This project is an offshoot of Killing Season Chicago, made for specifically for Crime Unseen at the Museum of Contemporary Photography. The show will run from October 28th - January 15th. This addendum will mirror the time period of the show.

Killing Season Chicago Addendum

Killing Season Chicago Addendum
Museum of Contemporary Photography, 2011

Tuesday, October 25, 2011

Emmitt Suddoth, 38 & Bryant Glass, 39


On January 2, at least seven people were shot and two were killed at a motorcycle bar on the south side. The shooting occurred around 1:42 a.m. at 149 West 75th Street in Chicago’s West Chatham neighborhood. The address belonged to Hawks MC. The two victims were identified as Emmitt Suddoth and Bryant Glass. At least five of the seven shooting victims were found inside the bar. Authorities said the shooter belongs to a motorcycle gang called "The Street Soldiers."

1 comment:

  1. E. Suddoth A.K.A. Brian B.K.A. "World" is so dearly miss by many. His life is a Legacy.

    Dear Brian,

    I can now rest assure knowing that when it is my calling, I have a Angel, a friend waiting there for me and I need not be afraid. I am still deeply saden, actually in disbelief that you-World is no longer a "physical" part of this World. I eagerly await to see you again. I miss you so much, your son and I dont let a day go by with you being mention in our life. I thank God for allowing me to have such a wonderful friend. You was a great Brother, the best Son anyone could ask for, a wonderful provider, a loving partner, one of the best people to "sig" with, and the PERFECT Man anyone Woman could have to be the Father of there Son! I am so bless, so graceful, so thankful to call you the Father of my only Son!! My heart is in pain EVERY day...I go often to sit by your grave site, but it just don't seem like enough. How do I go on, how can I go on...life is not my life with you!You was my friend! As the holiday's roll around, I sit and watch the empty face of your child as he states he don't ever want to celebrate another holiday. What is a parent to say to her child? I never knew how such great impact you had on others around the world as well as your family. I am angry, I am sad, I am confused.....I - WE are lost! I often scream (and I do mean scream) WHY, Why did you have to go ....... If I could have 1 wish it would be for you to be back. I know they say your job was done here on Earth but me, I can't never say that, there is some many times I want to call, text, fuss anything just to reach out to you and get a response! I cannot stress enough how lost your son is without you(you 2 was 2 of a kind, how could you 2 have food fights in PUBLIC?!!- Y'all still in trouble for that too). He is like a fish in water-disable and can only float!

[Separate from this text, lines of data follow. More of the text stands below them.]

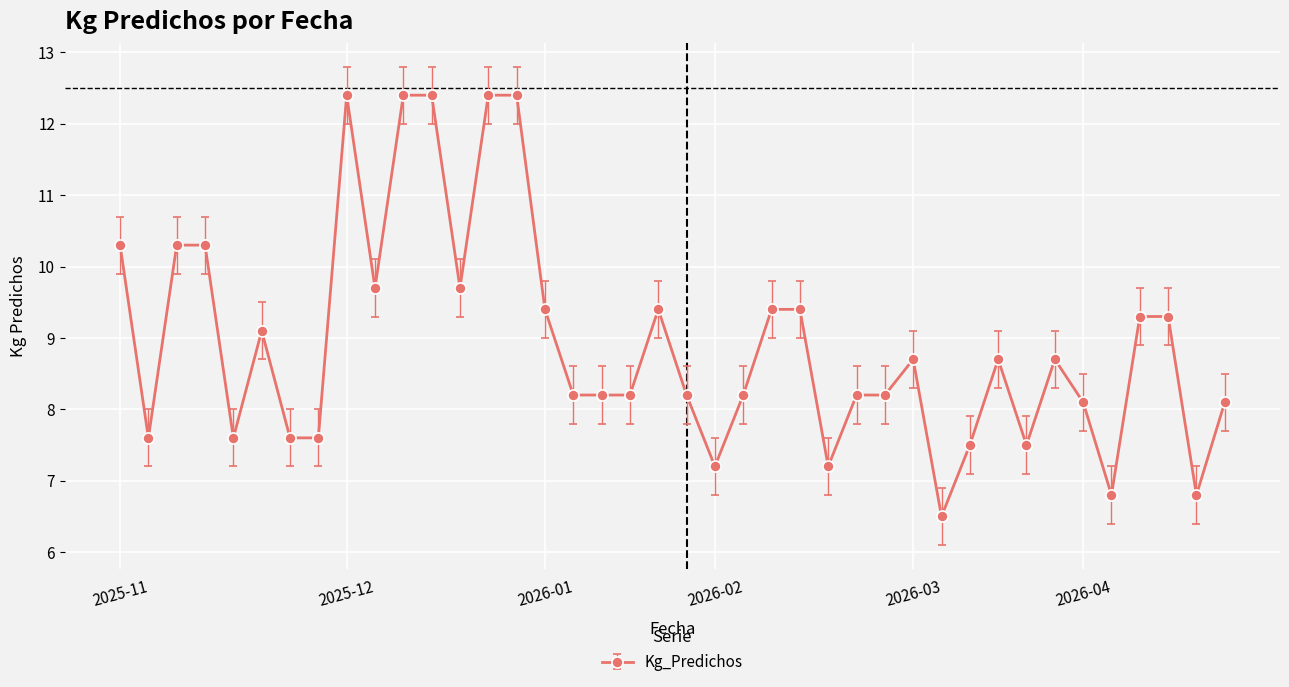

What is the difference between the second highest and second lowest values?

5.6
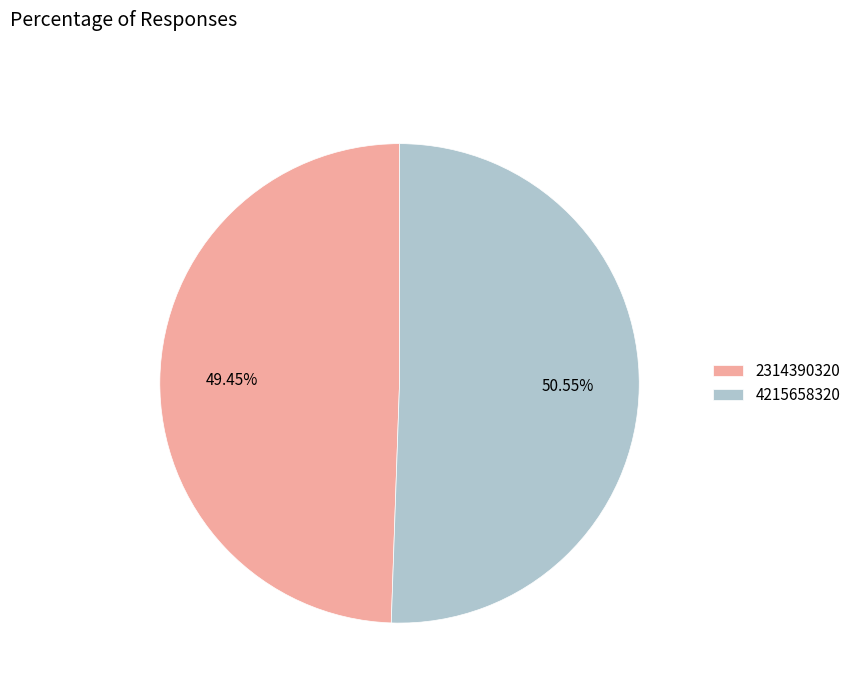

Which slice represents more than half of the pie?

4215658320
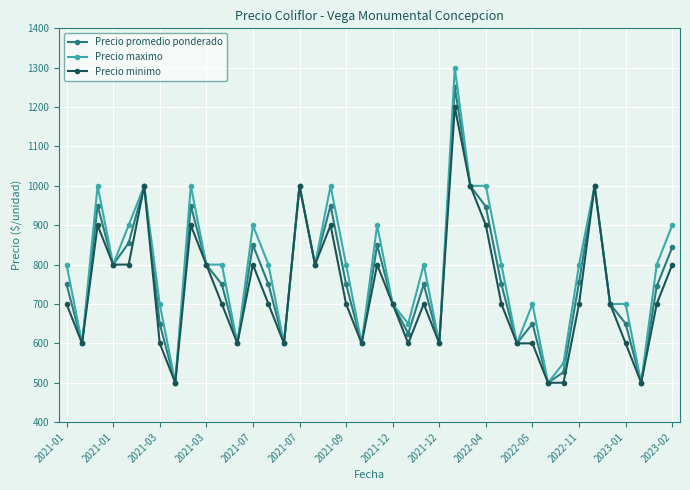

Rank the series by their maximum value, from lowest to highest.

Precio minimo, Precio promedio ponderado, Precio maximo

What am I too do, how can I go on...my throat feels like it is shut, my eyes look like I am from a different race, my heart is off beat, my walk is with a limp, my run is in place, my ears are lost of melody and my tongue is without taste or words! I miss you more than any words can every express. As the proud Mother of your Son, you were one of my best Friends and I will always love you!